Mass tort litigation, like class actions, arise when a defective product injures a large number of consumers. Because defects can cause a wide range of problems for claimants, the cases may be difficult to group into a single class that satisfies the “commonality” requirement for certification of class actions.
Mass tort lawsuits solve that problem by allowing cases to proceed individually. Claimants may have different lawyers, all of whom may share information, research and resources. In many cases, the results of the first few trials become the principles governing settlement of the remaining cases.
In May 2014, Health Canada issued warnings about complications arising from mesh implants, which it first licensed in 1998. Plaintiffs’ lawyers filed at least three class actions. Encouraged by the results of parallel litigation in the US, Paul Miller and his colleagues at Will Davidson LLP in Toronto decided on a mass tort approach for the firm’s several hundred clients.

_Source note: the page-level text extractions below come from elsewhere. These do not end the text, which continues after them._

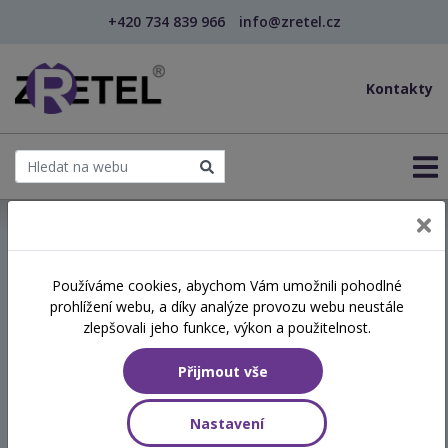
+420 734 839 966
info@zretel.cz
Kontakty
← Sebepoznání v pomáhajících profesích
Používáme cookies, abychom Vám umožnili pohodlné
prohlížení webu, a díky analýze provozu webu neustále
Sebepoznání v pomáhajících
zlepšovali jeho funkce, výkon a použitelnost.
profesích
Přijmout vše
Termín
Nastavení
23.04.2026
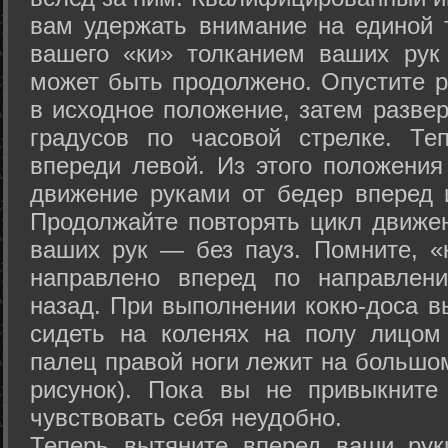
вам удержать внимание на единой т
вашего «ки» толканием ваших рук
может быть продолжено. Опустите р
в исходное положение, затем развер
градусов по часовой стрелке. Те
впереди левой. Из этого положения
движение руками от бедер вперед и
Продолжайте повторять цикл движе
ваших рук — без пауз. Помните, «
направлено вперед по направлен
назад. При выполнении кокю-доса в
сидеть на коленях на полу лицом
палец правой ноги лежит на большом
рисунок). Пока вы не привыкните
чувствовать себя неудобно.
Теперь вытяните вперед ваши рук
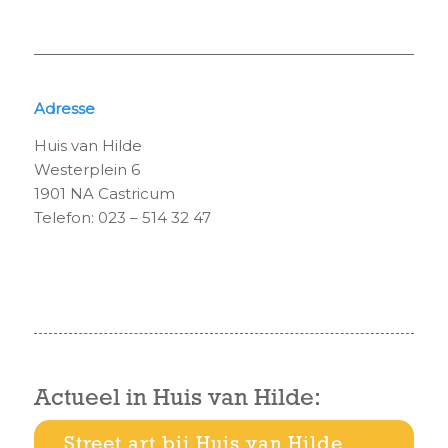
Adresse
Huis van Hilde
Westerplein 6
1901 NA Castricum
Telefon: 023 – 514 32 47
Actueel in Huis van Hilde:
Street art bij Huis van Hilde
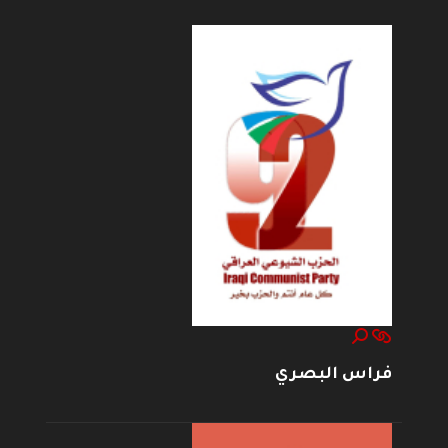
فراس البصري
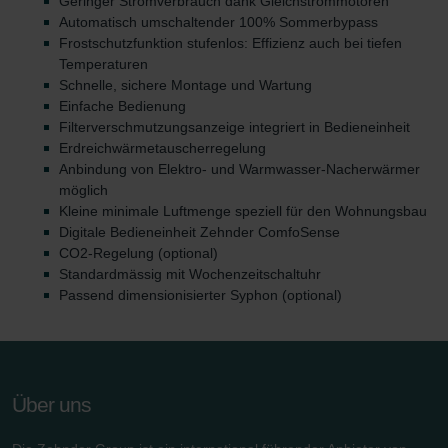
Geringer Stromverbrauch dank Gleichstrommotoren
Automatisch umschaltender 100% Sommerbypass
Frostschutzfunktion stufenlos: Effizienz auch bei tiefen
Temperaturen
Schnelle, sichere Montage und Wartung
Einfache Bedienung
Filterverschmutzungsanzeige integriert in Bedieneinheit
Erdreichwärmetauscherregelung
Anbindung von Elektro- und Warmwasser-Nacherwärmer
möglich
Kleine minimale Luftmenge speziell für den Wohnungsbau
Digitale Bedieneinheit Zehnder ComfoSense
CO2-Regelung (optional)
Standardmässig mit Wochenzeitschaltuhr
Passend dimensionisierter Syphon (optional)
Über uns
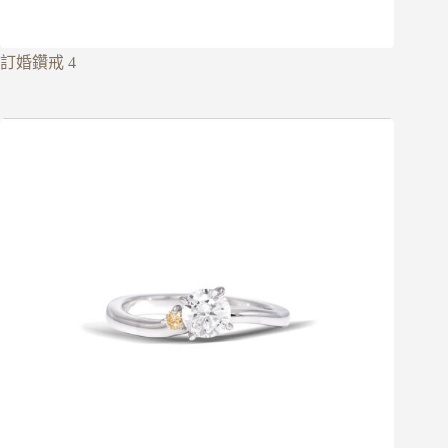
訂婚鑽戒 4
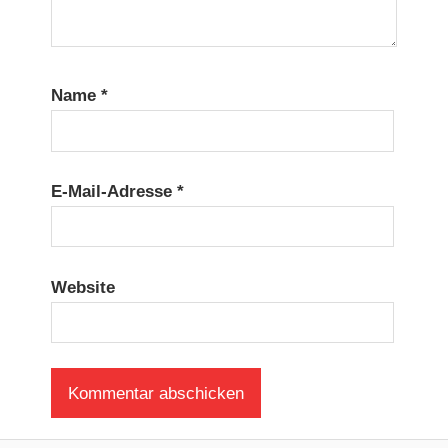
Name
*
E-Mail-Adresse
*
Website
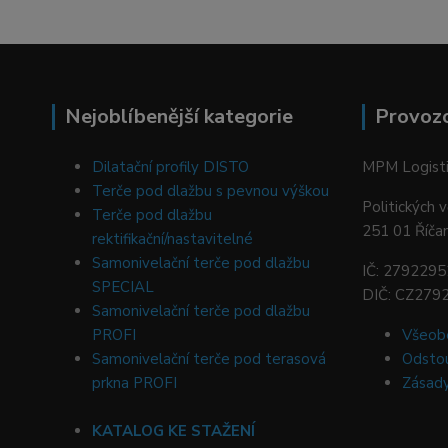
Nejoblíbenější kategorie
Provoz
Dilatační profily DISTO
MPM Logistic
Terče pod dlažbu s pevnou výškou
Politických 
Terče pod dlažbu
251 01 Říča
rektifikační/nastavitelné
Samonivelační terče pod dlažbu
IČ: 2792295
SPECIAL
DIČ: CZ279
Samonivelační terče pod dlažbu
PROFI
Všeob
Samonivelační terče pod terasová
Odstou
prkna PROFI
Zásady
KATALOG KE STAŽENÍ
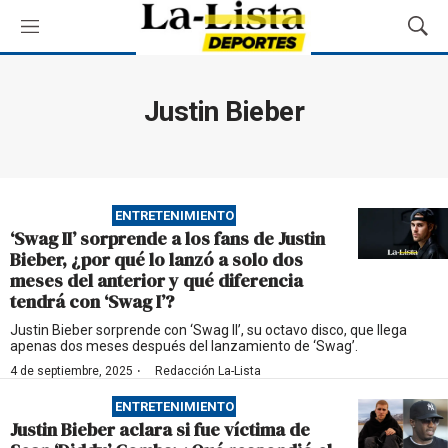
M
M
e
o
n
s
ú
t
Justin Bieber
r
a
r
B
ú
ENTRETENIMIENTO
s
‘Swag II’ sorprende a los fans de Justin
q
Bieber, ¿por qué lo lanzó a solo dos
u
meses del anterior y qué diferencia
e
tendrá con ‘Swag I’?
d
a
Justin Bieber sorprende con ‘Swag II’, su octavo disco, que llega
apenas dos meses después del lanzamiento de ‘Swag’.
·
4 de septiembre, 2025
Redacción La-Lista
ENTRETENIMIENTO
Justin Bieber aclara si fue víctima de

So far, plaintiffs have succeeded in seven of the eight parallel pelvic mesh litigation trials in the US. At least one of the defendants to Miller’s individual cases has noticed, entering into settlement negotiations with some 41 claimants and settling 33 of them. The eight plaintiffs who did not settle felt the offer was too low or felt that their symptoms had not yet reached the point where settlement was appropriate.
Meanwhile, the class actions are stalled. In April, Justice Paul Perell of the Ontario Superior Court of Justice refused to certify a case involving 19 different pelvic mesh products manufactured by the Bard group of companies. Justice Perell ruled that the plaintiffs had not established a defect common to all the products, a requirement essential to certification.
Ironically, the judgment may prove a catalyst to the mass torts approach. While refusing to certify the class action, Justice Perell allowed the plaintiffs to bring an “alternatives motion” to determine whether their claims could proceed in a different way, including “some newly devised procedure for a mass claim.”
One of the issues with the mass tort approach, however, is of course that the cost of litigation militates against lawyers taking on smaller claims.